About this exercise:
Without changing a character, return the entries, but not the images they hold.

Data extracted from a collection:
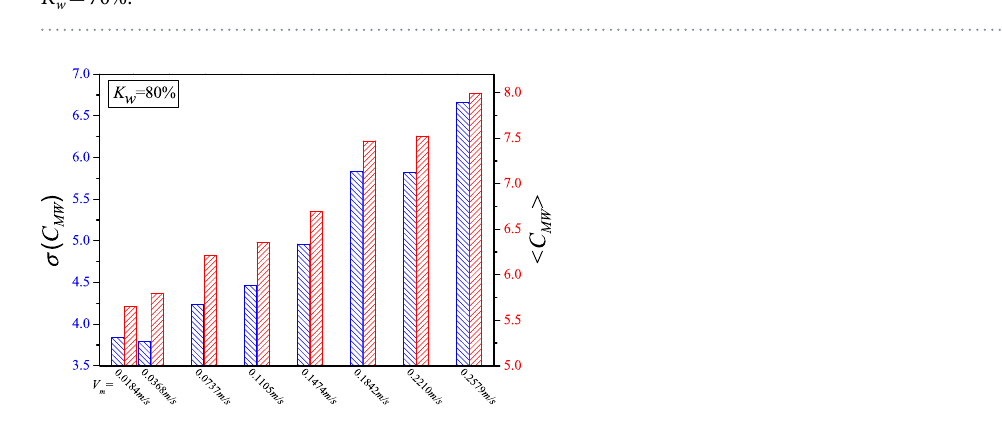
Figure 6. < C MW > and σ ( C MW ) for flow conditions with different total flow velocities ( V m ) when water-cut K w = 70%.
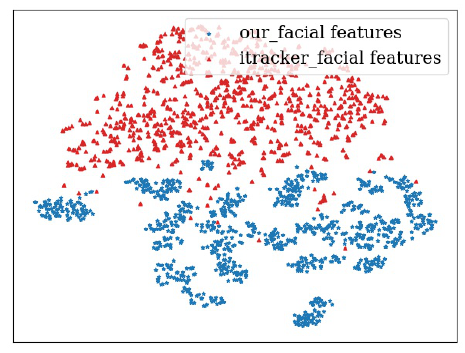
Figure 2. t-SNE [40] visualization of feature maps of the iTracker samples and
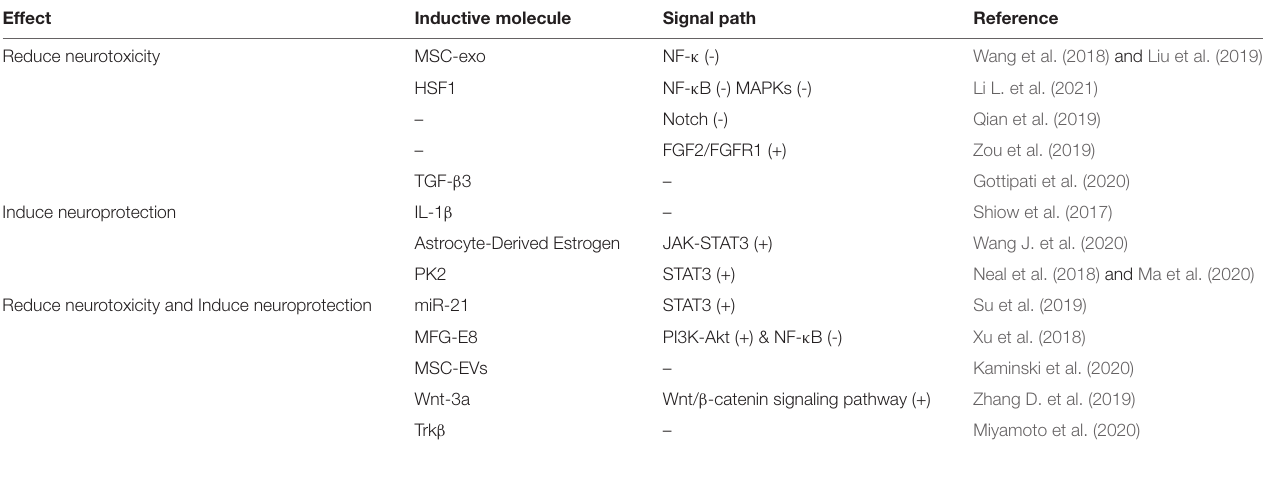
TABLE 3 | Neurotoxic astrocyte-related substances and signal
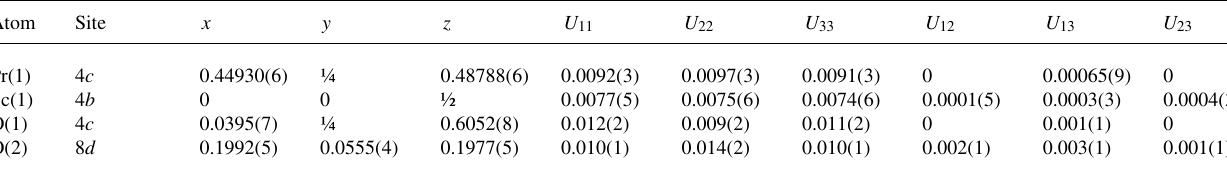
Table 2. Atomic coordinates and displacement parameters (in Å 2 )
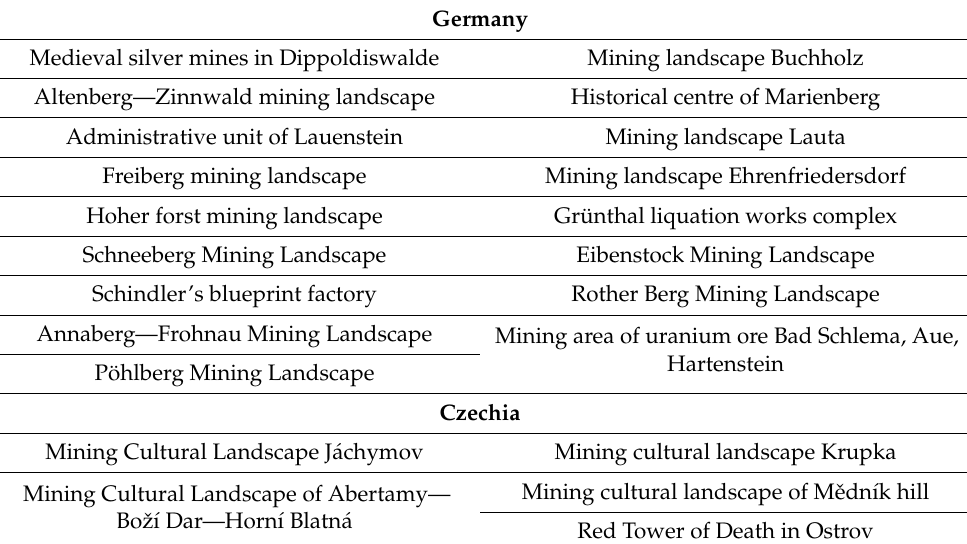
Table 1. Components of the Mining Cultural Landscapes of the Krušnohoˇr í /Erzgebirge inscribed on the UNESCO World Heritage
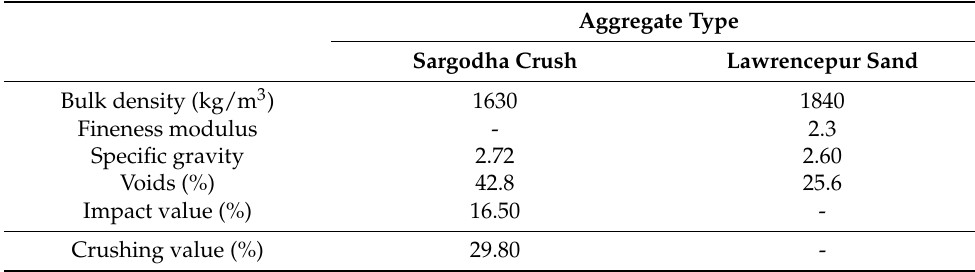
Table 1. Aggregate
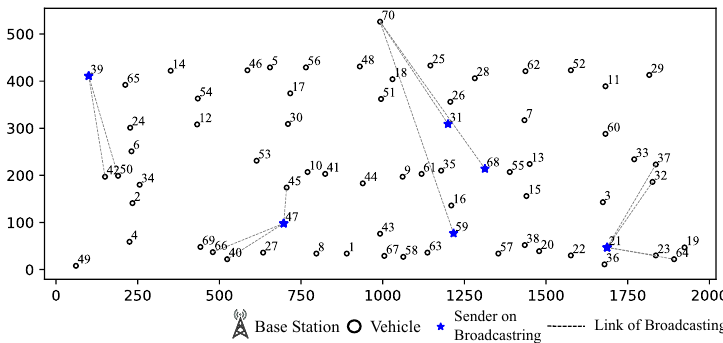
Figure 15. Example of IA in 20th Time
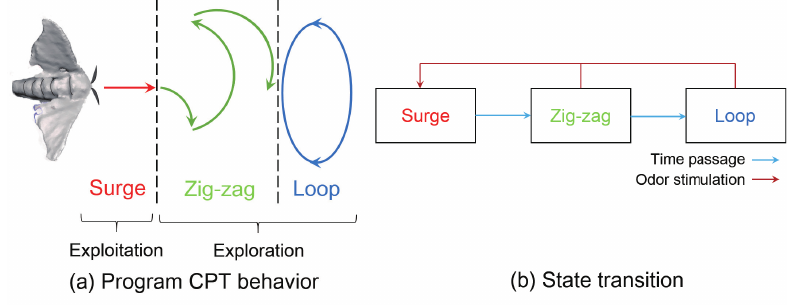
Figure 5. CPT behavior of a male silkworm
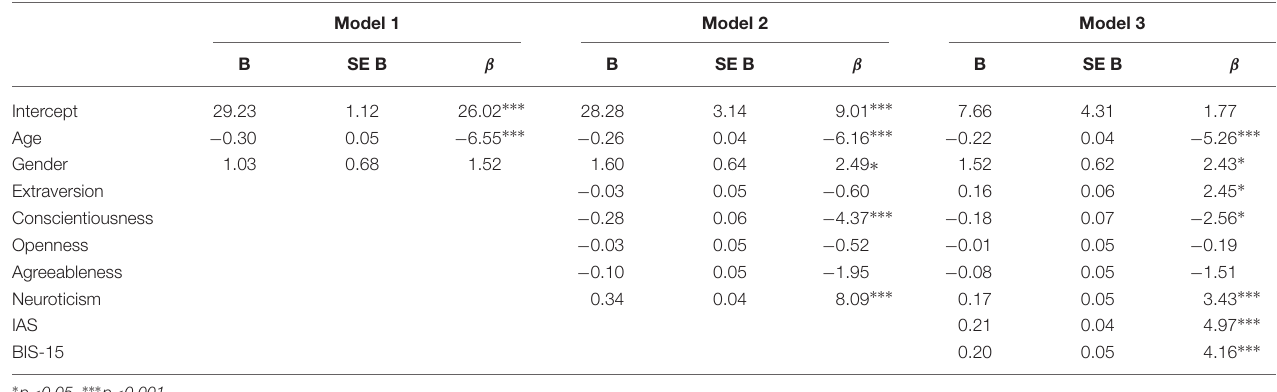
TABLE 6 | Summary of hierarchical regression analysis for variables predicting s-IAT ( N = 733).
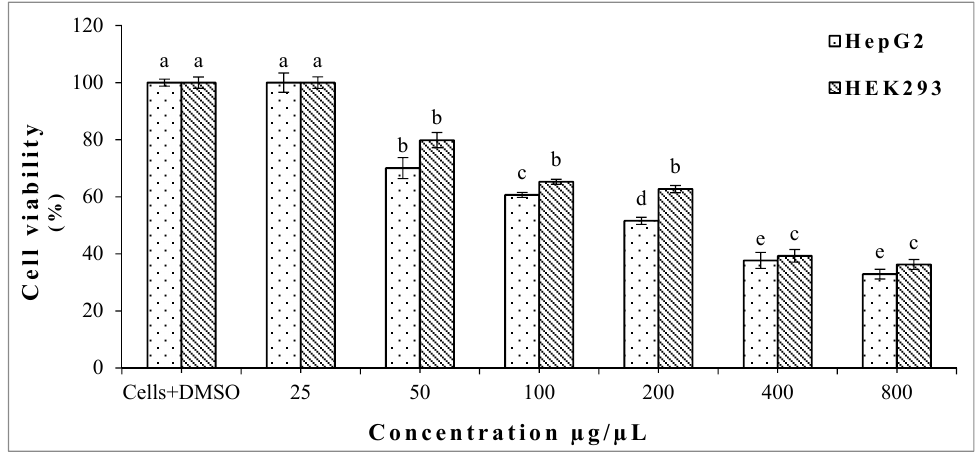
Figure 1. Viability percentage of HepG2 and HEK293 after treatment of crude oregano Essential Oils (EO). Bars with different letters for each cell line indicate mean values significantly different at p < 0.05 according to Tukey (B) test. Data are expressed as mean of three replicates ± SD.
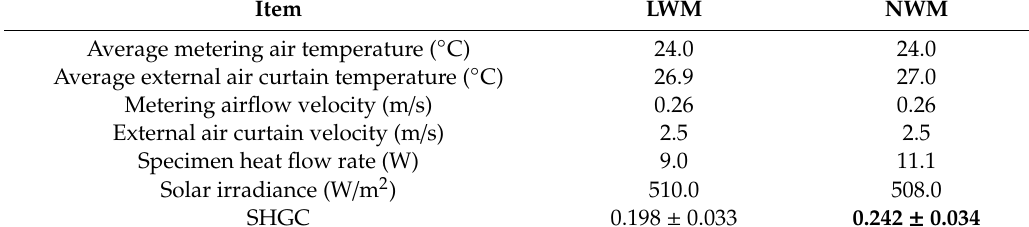
Figure 14. Thermal properties: ( a ) U-value; ( b ) C-value; ( c ) R-value; ( d ) K-value. Table 4. Experimental data. SHGC = solar heat gain coefficient.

Your response:
Figure 6. < C MW > and σ ( C MW ) for flow conditions with different total flow velocities ( V m ) when water-cut K w = 70%.
Figure 2. t-SNE [40] visualization of feature maps of the iTracker samples and
TABLE 3 | Neurotoxic astrocyte-related substances and signal
Table 2. Atomic coordinates and displacement parameters (in Å 2 )
Table 1. Components of the Mining Cultural Landscapes of the Krušnohoˇr í /Erzgebirge inscribed on the UNESCO World Heritage
Table 1. Aggregate
Figure 15. Example of IA in 20th Time
Figure 5. CPT behavior of a male silkworm
TABLE 6 | Summary of hierarchical regression analysis for variables predicting s-IAT ( N = 733).
Figure 1. Viability percentage of HepG2 and HEK293 after treatment of crude oregano Essential Oils (EO). Bars with different letters for each cell line indicate mean values significantly different at p < 0.05 according to Tukey (B) test. Data are expressed as mean of three replicates ± SD.
Figure 14. Thermal properties: ( a ) U-value; ( b ) C-value; ( c ) R-value; ( d ) K-value. Table 4. Experimental data. SHGC = solar heat gain coefficient.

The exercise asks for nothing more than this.